Sources data helps you answer questions like:
  • Which of your pages are already being cited? Look for your domain in the top domains list. High citation counts mean AI providers trust your content.
  • Where are the gaps? If competitor domains are cited frequently but yours isn’t, you need content that covers those topics.
  • What content types perform best? Compare citation rates across source categories to understand what AI providers prefer to cite.
  • Which pages should you optimize? URLs with high “used” counts are already influencing AI responses — improving them could increase your visibility further.

FAQ

How do I get my own pages cited more often?

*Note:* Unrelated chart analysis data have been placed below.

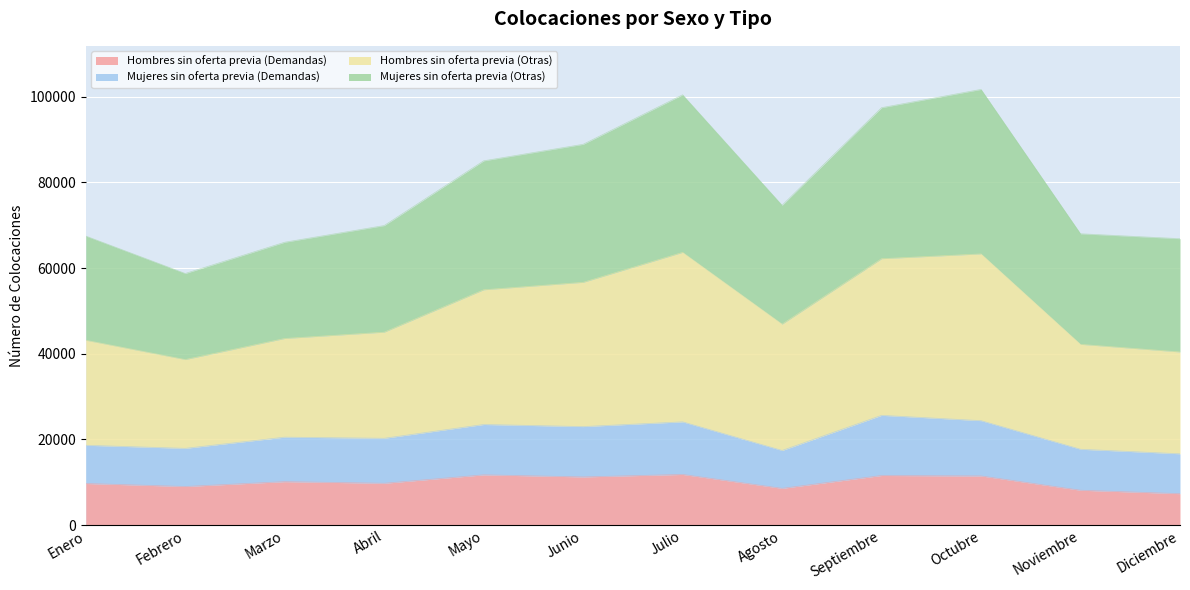

The value of Hombres sin oferta previa (Demandas) at Septiembre is 11564. True or false?

True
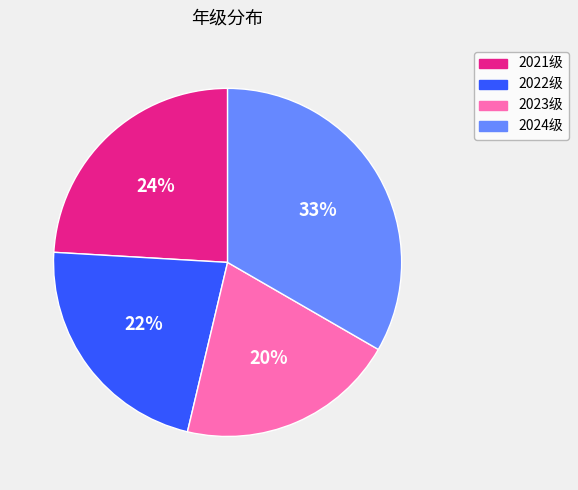

Which category has the biggest portion of the pie?

2024级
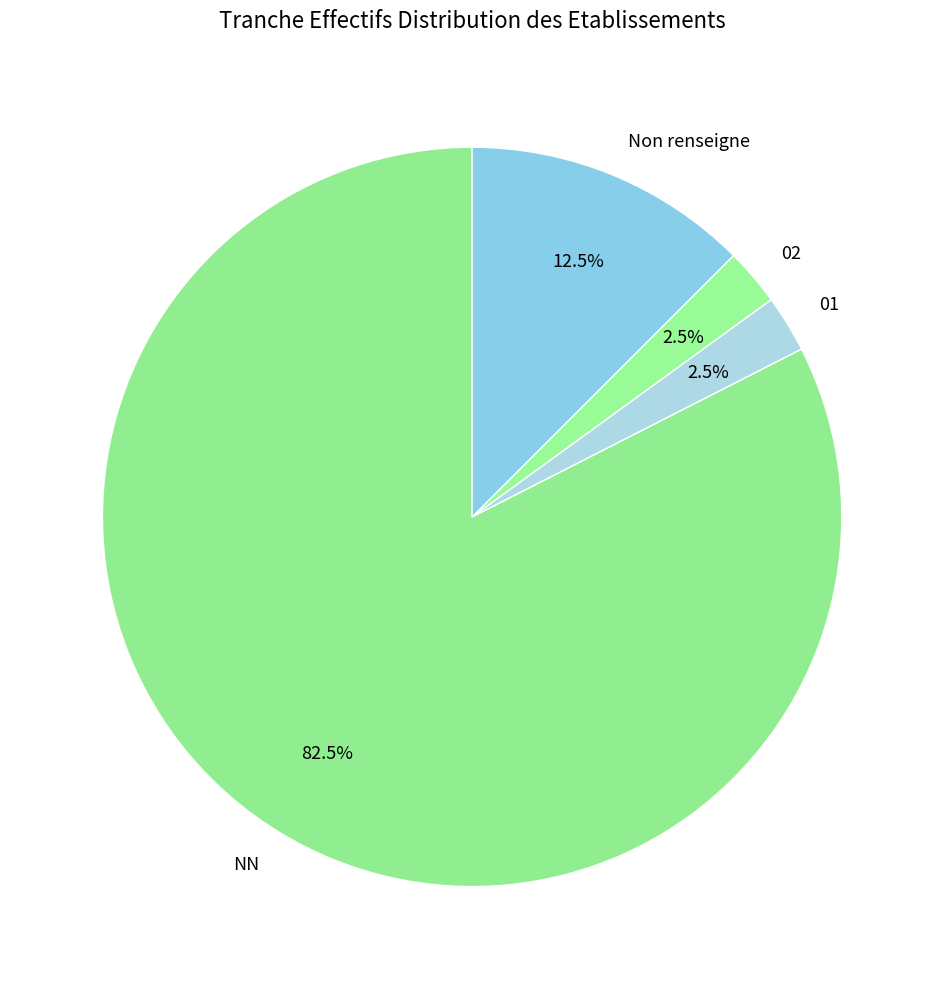

Between NN and 01, which is larger?

NN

Look at the domains AI currently cites most for your prompts and study what they have in common: structured headings that match the question, statistics and named numbers, citations to authoritative sources, and a confident tone. Then write content that does those things better. The AI agent’s geo_optimize skill applies these techniques to existing pages automatically — see Using the AI agent.

My domain isn’t in the source list — why?

Either AI providers haven’t picked up your pages yet, or they have but cite other sources first when answering your tracked prompts. Both are content problems, not data problems: you can fix them by publishing pages targeted at the prompts where your domain is missing, or by improving the pages you already have so they’re more citable.